PM Shariff menyebut telah berkoordinasi dengan pihak terkait untuk melaporkan insiden mengejutkan yang terjadi, serta berharap agar Khan lekas pulih.

“Saya telah mengarahkan menteri dalam negeri untuk segera melaporkan kejadian tersebut. Saya berdoa untuk kesembuhan dan kesehatan ketua PTI dan orang-orang yang terluka lainnya,” ungkapnya.

Lebih lanjut PM yang tidak begitu memiliki hubungan dengan Khan karena permasalahan politik itu kemudian mengatakan akan memberikan dukungan yang diperlukan berupa penyelidikan.

“Pemerintah federal akan memberikan semua dukungan yang diperlukan kepada pemerintah Punjab untuk keamanan dan penyelidikan.

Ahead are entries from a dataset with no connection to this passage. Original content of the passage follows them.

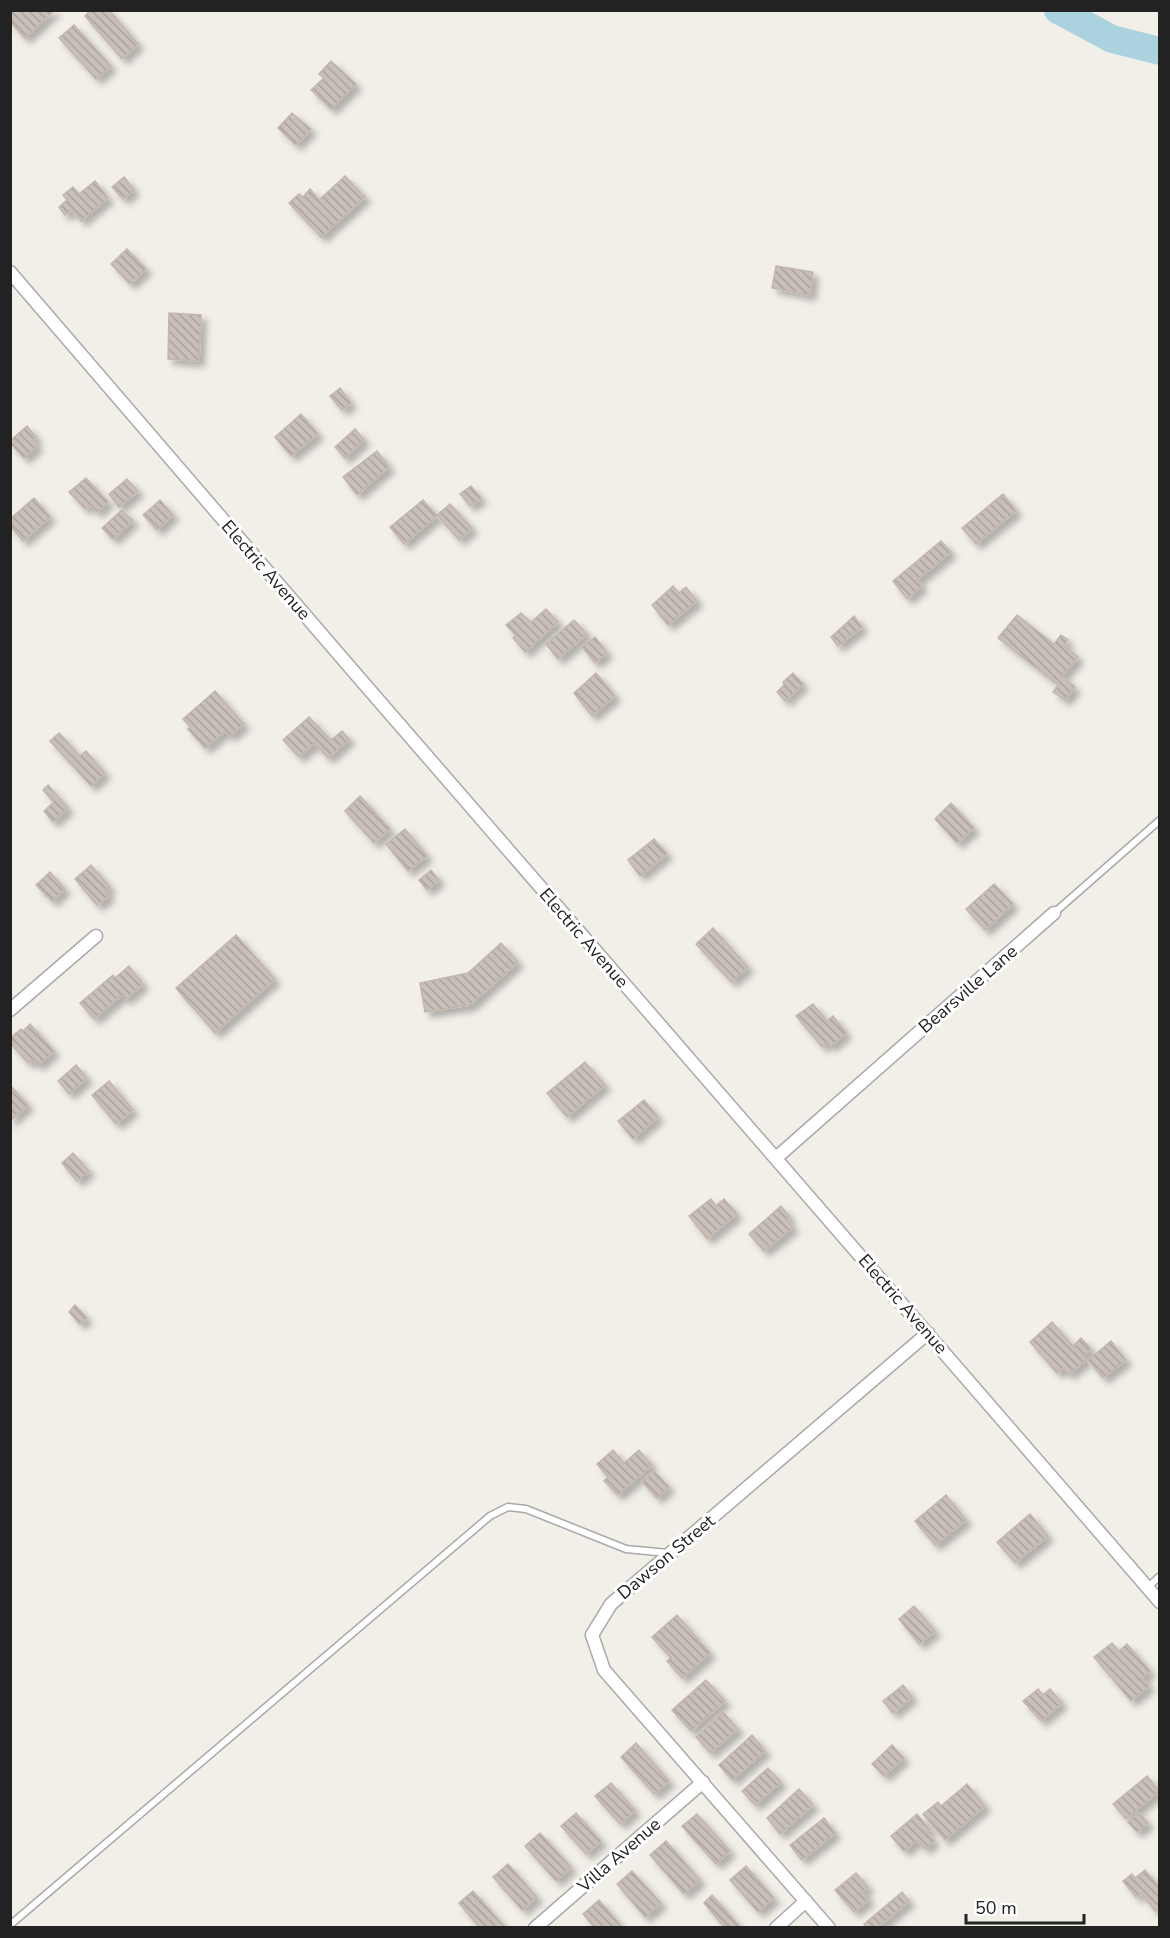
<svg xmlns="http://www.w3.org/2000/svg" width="1170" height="1938" viewBox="0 0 1170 1938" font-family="'Nunito Sans',sans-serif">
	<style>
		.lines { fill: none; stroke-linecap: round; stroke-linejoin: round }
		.river { stroke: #aad3df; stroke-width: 28 }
		.building { fill: url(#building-back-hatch); stroke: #c4b6ab; stroke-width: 1.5; filter: url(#shadow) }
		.lane-casing { stroke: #a9a9a9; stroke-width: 9 }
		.street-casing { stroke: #a9a9a9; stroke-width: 15 }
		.lane { stroke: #fff; stroke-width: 6 }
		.street { stroke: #fff; stroke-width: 12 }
		.labels { text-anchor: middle; stroke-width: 6; stroke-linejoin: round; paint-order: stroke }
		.street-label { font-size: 18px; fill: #222; stroke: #fff }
	</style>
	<defs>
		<pattern id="building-back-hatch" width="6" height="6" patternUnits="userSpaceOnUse" patternTransform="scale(1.5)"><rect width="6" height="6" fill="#c7bfb8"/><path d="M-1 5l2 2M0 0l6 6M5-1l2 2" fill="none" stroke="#aba49e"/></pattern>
		<filter id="shadow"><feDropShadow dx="5.5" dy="5.5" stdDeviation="3" flood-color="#0004"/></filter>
	</defs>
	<rect width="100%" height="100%" fill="#f2efe9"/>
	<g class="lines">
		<path class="river" d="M 1058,10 L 1112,39 L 1160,51"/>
	</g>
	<path class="building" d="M 10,10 L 55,10 L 25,38 L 10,22 Z
		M 91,10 L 109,10 L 138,44 L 122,59 L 85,16 Z
		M 74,25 L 111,66 L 96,79 L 59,38 Z
		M 331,61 L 356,84 L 331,109 L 311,90 L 324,78 L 319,74 Z
		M 292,113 L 311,129 L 296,145 L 278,128 Z
		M 345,176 L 365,197 L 321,237 L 289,203 L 299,194 L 303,197 L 310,189 L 319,200 Z
		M 124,177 L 134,190 L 123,199 L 112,187 Z
		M 95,181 L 108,198 L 81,221 L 72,210 L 65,215 L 59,207 L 67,200 L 63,195 L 73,187 L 79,194 Z
		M 127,249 L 146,269 L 130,284 L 111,264 Z
		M 776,266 L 813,272 L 810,295 L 772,288 Z
		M 169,313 L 201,315 L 199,361 L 168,359 Z
		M 340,388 L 351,403 L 342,410 L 330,396 Z
		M 301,414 L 318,434 L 291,456 L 275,437 Z
		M 27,426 L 36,437 L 33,441 L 37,446 L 24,458 L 10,443 L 10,441 Z
		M 355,429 L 364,440 L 345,458 L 335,447 Z
		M 377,451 L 389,467 L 357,495 L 343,477 Z
		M 86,478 L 108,502 L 97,512 L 90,505 L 85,509 L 69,492 Z
		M 127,479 L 138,491 L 119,507 L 109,494 Z
		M 471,486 L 481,498 L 470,506 L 460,494 Z
		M 1003,494 L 1016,511 L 976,544 L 962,528 Z
		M 34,498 L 50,517 L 23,541 L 10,526 L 10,519 Z
		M 160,500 L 173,515 L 157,530 L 143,515 Z
		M 423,500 L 437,516 L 404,544 L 390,527 Z
		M 450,504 L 472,528 L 459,540 L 437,515 Z
		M 122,510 L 133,521 L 113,539 L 102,528 Z
		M 941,541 L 951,552 L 917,580 L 922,586 L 907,599 L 893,581 Z
		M 673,586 L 679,593 L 686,587 L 697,601 L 668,625 L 652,605 Z
		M 546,609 L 558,622 L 525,652 L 513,638 L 516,635 L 506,625 L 521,613 L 531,622 Z
		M 1017,615 L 1054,644 L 1061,635 L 1068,640 L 1064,645 L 1078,657 L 1062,676 L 1075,687 L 1065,700 L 1053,692 L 1058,685 L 998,638 Z
		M 854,616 L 862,627 L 838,646 L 831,637 Z
		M 574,620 L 587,634 L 558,659 L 546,644 Z
		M 595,637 L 607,653 L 595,663 L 582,647 Z
		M 596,673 L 615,696 L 592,716 L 574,693 Z
		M 793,673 L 803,684 L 785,701 L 777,692 L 784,685 L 783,682 Z
		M 215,691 L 244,724 L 230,736 L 225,731 L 205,748 L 188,729 L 190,727 L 183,719 Z
		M 309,717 L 331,740 L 342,731 L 349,739 L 328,758 L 314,743 L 299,757 L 283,740 Z
		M 59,733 L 80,756 L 86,751 L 105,773 L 91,786 L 50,741 Z
		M 48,785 L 68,808 L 53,822 L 44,811 L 54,802 L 43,790 Z
		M 360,796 L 390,829 L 374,843 L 345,811 Z
		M 951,803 L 974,828 L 957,843 L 935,819 Z
		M 405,829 L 427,856 L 408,871 L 386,844 Z
		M 654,839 L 667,854 L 640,876 L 628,860 Z
		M 91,865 L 110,887 L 105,891 L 109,896 L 97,905 L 75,879 Z
		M 431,870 L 439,880 L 427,890 L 419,880 Z
		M 50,872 L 65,889 L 52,901 L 36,885 Z
		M 994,884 L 1013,904 L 985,930 L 966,909 Z
		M 713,928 L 748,967 L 731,982 L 696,944 Z
		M 236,935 L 275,979 L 215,1033 L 176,988 Z
		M 501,943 L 518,962 L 470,1005 L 425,1012 L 420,983 L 468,973 Z
		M 129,966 L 143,984 L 126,999 L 123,994 L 94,1019 L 80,1003 L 113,975 L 115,978 Z
		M 813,1004 L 827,1021 L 833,1016 L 846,1033 L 831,1046 L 827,1042 L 822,1047 L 796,1016 Z
		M 30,1024 L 54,1051 L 38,1065 L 32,1059 L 28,1063 L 10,1043 L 10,1038 L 21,1029 L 23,1031 Z
		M 585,1062 L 605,1085 L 567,1117 L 547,1093 Z
		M 76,1065 L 87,1078 L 69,1094 L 58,1081 Z
		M 109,1081 L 133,1110 L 116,1124 L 92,1095 Z
		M 10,1085 L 28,1105 L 10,1121 Z
		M 644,1100 L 658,1117 L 633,1139 L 618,1121 Z
		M 73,1153 L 89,1171 L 77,1181 L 62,1163 Z
		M 711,1199 L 716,1206 L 724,1199 L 737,1214 L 707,1239 L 689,1216 Z
		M 781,1206 L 790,1217 L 786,1220 L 793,1227 L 764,1251 L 749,1234 Z
		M 75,1305 L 87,1318 L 80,1324 L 69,1312 Z
		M 1052,1322 L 1073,1346 L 1081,1338 L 1091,1349 L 1083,1356 L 1086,1360 L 1069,1374 L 1063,1368 L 1057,1373 L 1030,1342 Z
		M 1111,1341 L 1126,1360 L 1103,1378 L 1088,1360 Z
		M 613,1450 L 624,1463 L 639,1450 L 652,1465 L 618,1495 L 604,1481 L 608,1477 L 597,1464 Z
		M 654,1471 L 669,1487 L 657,1498 L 642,1482 Z
		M 946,1495 L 966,1520 L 935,1545 L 915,1521 Z
		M 1030,1514 L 1048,1536 L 1015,1563 L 997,1542 Z
		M 914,1606 L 935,1631 L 919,1644 L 899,1619 Z
		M 677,1615 L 710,1653 L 682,1678 L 667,1661 L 671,1658 L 652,1637 Z
		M 1112,1643 L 1119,1651 L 1127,1644 L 1150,1671 L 1142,1678 L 1149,1686 L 1131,1701 L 1094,1657 Z
		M 706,1680 L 725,1701 L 691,1731 L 672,1710 Z
		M 903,1685 L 912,1697 L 893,1713 L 883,1701 Z
		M 1038,1689 L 1043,1695 L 1050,1689 L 1062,1703 L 1041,1721 L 1023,1701 Z
		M 723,1712 L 738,1729 L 710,1753 L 696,1737 Z
		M 752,1735 L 765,1751 L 732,1780 L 719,1765 Z
		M 636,1743 L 669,1781 L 654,1794 L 621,1757 Z
		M 892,1745 L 904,1758 L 884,1776 L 872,1764 Z
		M 768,1768 L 781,1782 L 755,1805 L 742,1791 Z
		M 1147,1776 L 1159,1791 L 1126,1819 L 1113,1804 Z
		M 611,1783 L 635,1810 L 620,1824 L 595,1796 Z
		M 967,1784 L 985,1806 L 945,1840 L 923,1814 L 938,1802 L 941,1806 Z
		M 799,1789 L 813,1805 L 780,1834 L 767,1818 Z
		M 576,1813 L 601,1841 L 586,1854 L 561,1826 Z
		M 1139,1813 L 1148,1823 L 1137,1832 L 1128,1822 Z
		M 697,1814 L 730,1851 L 716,1864 L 682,1826 Z
		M 917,1814 L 930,1830 L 927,1833 L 934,1841 L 925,1849 L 917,1840 L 904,1851 L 891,1836 Z
		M 824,1818 L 835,1833 L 802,1860 L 790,1845 Z
		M 540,1833 L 571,1867 L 556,1881 L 525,1846 Z
		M 666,1841 L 700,1880 L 684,1894 L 650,1855 Z
		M 508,1864 L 537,1897 L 522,1910 L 493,1877 Z
		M 746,1866 L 774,1898 L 758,1912 L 730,1880 Z
		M 1145,1870 L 1160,1888 L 1158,1894 L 1160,1907 L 1155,1911 L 1141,1893 L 1136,1897 L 1123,1881 L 1132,1874 L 1135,1878 Z
		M 632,1871 L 661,1903 L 645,1917 L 617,1884 Z
		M 856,1873 L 868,1887 L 862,1892 L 869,1899 L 854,1912 L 835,1890 Z
		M 473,1891 L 504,1926 L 502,1928 L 480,1928 L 459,1903 Z
		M 902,1892 L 909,1901 L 877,1928 L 867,1928 L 864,1924 Z
		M 712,1895 L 741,1928 L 725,1928 L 704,1903 Z
		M 599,1900 L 623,1928 L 595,1928 L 583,1914 Z"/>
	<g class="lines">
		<g class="lane-casing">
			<path id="lane" d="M 1054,913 L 1160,820
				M 1148,1587 L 1160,1576
				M 10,1925 L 490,1516 L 508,1507 L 526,1509 L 626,1549 L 668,1553"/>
		</g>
		<g class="street-casing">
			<path id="street" d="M 10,272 L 354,672 L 1160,1602
				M 10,1010 L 96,936
				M 776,1158 L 1054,913
				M 535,1928 L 703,1782
				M 776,1928 L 806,1901
				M 829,1928 L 604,1670 L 592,1635 L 611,1604 L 928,1333"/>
		</g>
		<use href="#lane" class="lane"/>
		<use href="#street" class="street"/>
	</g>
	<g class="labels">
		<g class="street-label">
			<text transform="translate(266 570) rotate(49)" y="6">Electric Avenue</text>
			<text transform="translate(584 938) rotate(49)" y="6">Electric Avenue</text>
			<text transform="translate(968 989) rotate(-41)" y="6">Bearsville Lane</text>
			<text transform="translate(903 1304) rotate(49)" y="6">Electric Avenue</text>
			<text transform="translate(666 1557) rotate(-40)" y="6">Dawson Street</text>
			<text transform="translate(619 1855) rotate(-41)" y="6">Villa Avenue</text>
		</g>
	</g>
	<rect width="1170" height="1938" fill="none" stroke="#222222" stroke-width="24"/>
	<path d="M966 1914v9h118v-9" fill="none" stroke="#222222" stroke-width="3"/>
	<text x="975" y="1914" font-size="18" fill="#222222" stroke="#ffffff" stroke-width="4.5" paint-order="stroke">50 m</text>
</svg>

Kekerasan seharusnya tidak memiliki tempat dalam politik negara kita,” tegasnya.

Imran Khan, mantan perdana menteri Pakistan menjadi korban penembakan di Wazirabad, sekitar 200 km dari ibu kota, Islamabad.

Seorang pejabat dari PTI, Azhar Mashwani, mengatakan jika Imran Khan selamat, namun memperoleh luka bekas tembakan terdapat di kakinya.

Khan bersama enam orang politisi lainnya yang terluka, telah diselamatkan dan dibawa ke rumah sakit Lahore untuk memperoleh perawatan intensif.

Pelaku penembakan berjumlah dua orang, satu bersenjatakan pistol dan yang satu lagi dengan senapan otomatis. Salah satu dari mereka kemudian ditangkap dan kini masih dalam proses penyelidikan.